I also placed an order for Capstar. Unfortunately, this somehow was shipped to my old address… so I am not sure when I will receive it. For those of you unfamiliar with Capstar, it is a pill given orally that kills all living fleas on the dog’s body. This is not a preventative, and only kills any fleas that may exist, working in a similar manner to a traditional flea-dip. I personally have used Capstar with excellent results in the past – although, I have heard certain dogs do not respond well to it. Capstar has always been especially handy with trips to South Carolina – I know the fleas are in that environment and 2 doses spaced 2 weeks apart combined with Frontline usually does the trick for Milly. This said, before trying any new product; always speak with your veterinarian, especially if your dog has any special health concerns, such as seizures.
Another good product is Comfortis, a once monthly pill that works as a preventative. Comfortis has been shown to have very good results, and the ease of administering a monthly pill makes it appealing to many pet owners. However, it is only available by prescription. In the past, I’ve used Comfortis with great results with Milly, but again the product has mixed reviews. The only reason I stopped using it was because my current vet does not stock it within their office pharmacy, and having had no flea problems, I did not feel I needed her to send in prescriptions to 1-800-PetMeds or a similar pet pharmacy. I think I will be switching to this soon, though.
There are also a variety of natural supplements, like Bug Off Garlic, on the market that you simply mix in each day with your dog’s food. I have heard these, especially combined with traditional medicine, work beautifully. However, I have not tried any myself.
In the meantime, I’ve bathed the dogs multiple times with a flea shampoo (twice weekly), but fear this could dry or damage their coats. I have also started spraying each dog with Adams Flea/Tick spray before going into the woods, and have noticed all of the scratching has stopped. I was also able to secure one dose of Capstar for each dog. They are both scheduled to have their topical preventives applied again on Thursday, and this time I will be using my free samples of Vectra.
When it comes to flea preventatives there will always be mixed reviews of each product on the market, and all dogs respond differently. As far as traditional medicine goes, most flea products are toxic chemicals – that is how they kill and/or prevent the fleas – with this in mind, it is always a good idea to work with your veterinarian before making a change. Also, as of December 2009, Frontline is available without a prescription. As a result, there are numerous internet vendors selling counterfeit Frontline and/or damaged products. These can be extremely dangerous to your dog, so when using an OTC product, always buy from a reputable source, and not simply the cheapest available.

▶ EXTRACTED MATERIAL:
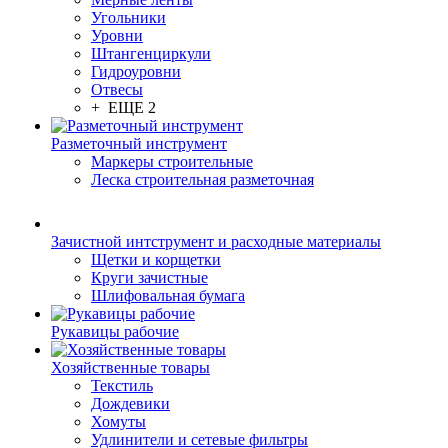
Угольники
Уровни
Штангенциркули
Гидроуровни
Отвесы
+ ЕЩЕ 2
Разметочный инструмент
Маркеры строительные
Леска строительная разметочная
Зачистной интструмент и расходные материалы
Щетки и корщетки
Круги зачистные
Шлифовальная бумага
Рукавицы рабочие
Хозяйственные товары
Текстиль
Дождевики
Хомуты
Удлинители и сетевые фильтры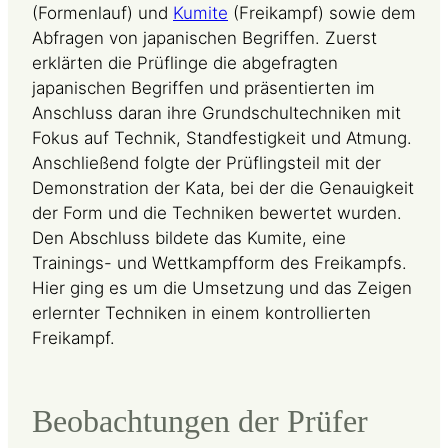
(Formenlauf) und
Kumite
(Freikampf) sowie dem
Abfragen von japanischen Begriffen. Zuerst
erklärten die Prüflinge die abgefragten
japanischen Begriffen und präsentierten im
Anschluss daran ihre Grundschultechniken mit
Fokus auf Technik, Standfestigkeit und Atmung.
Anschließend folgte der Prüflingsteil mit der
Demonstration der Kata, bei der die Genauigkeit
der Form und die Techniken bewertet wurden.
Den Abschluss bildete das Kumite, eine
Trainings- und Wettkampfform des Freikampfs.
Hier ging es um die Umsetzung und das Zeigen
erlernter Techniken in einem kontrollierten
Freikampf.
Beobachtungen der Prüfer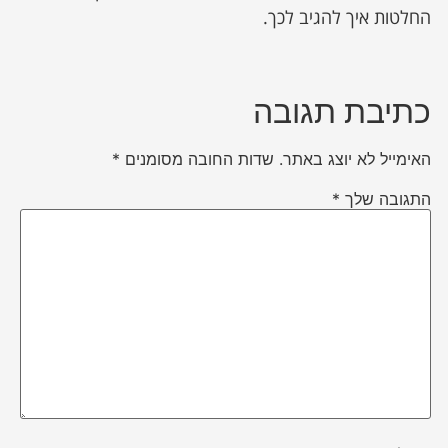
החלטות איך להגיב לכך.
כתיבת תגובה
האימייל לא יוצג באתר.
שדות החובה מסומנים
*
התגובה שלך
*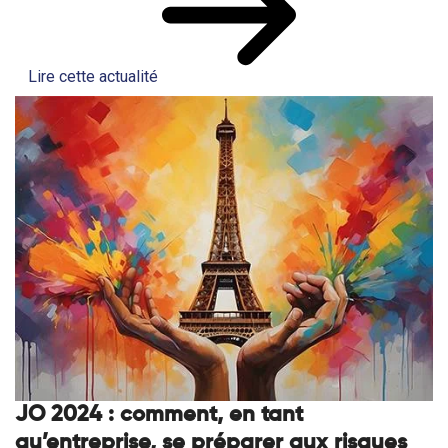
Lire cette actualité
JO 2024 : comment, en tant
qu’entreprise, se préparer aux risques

▶ REQUIRED ACTION: Retype the passage on flea treatments for dogs word for word, from "When it comes" up to and including "the cheapest available.".

▶ RESPONSE:
When it comes to flea preventatives there will always be mixed reviews of each product on the market, and all dogs respond differently. As far as traditional medicine goes, most flea products are toxic chemicals – that is how they kill and/or prevent the fleas – with this in mind, it is always a good idea to work with your veterinarian before making a change. Also, as of December 2009, Frontline is available without a prescription. As a result, there are numerous internet vendors selling counterfeit Frontline and/or damaged products. These can be extremely dangerous to your dog, so when using an OTC product, always buy from a reputable source, and not simply the cheapest available.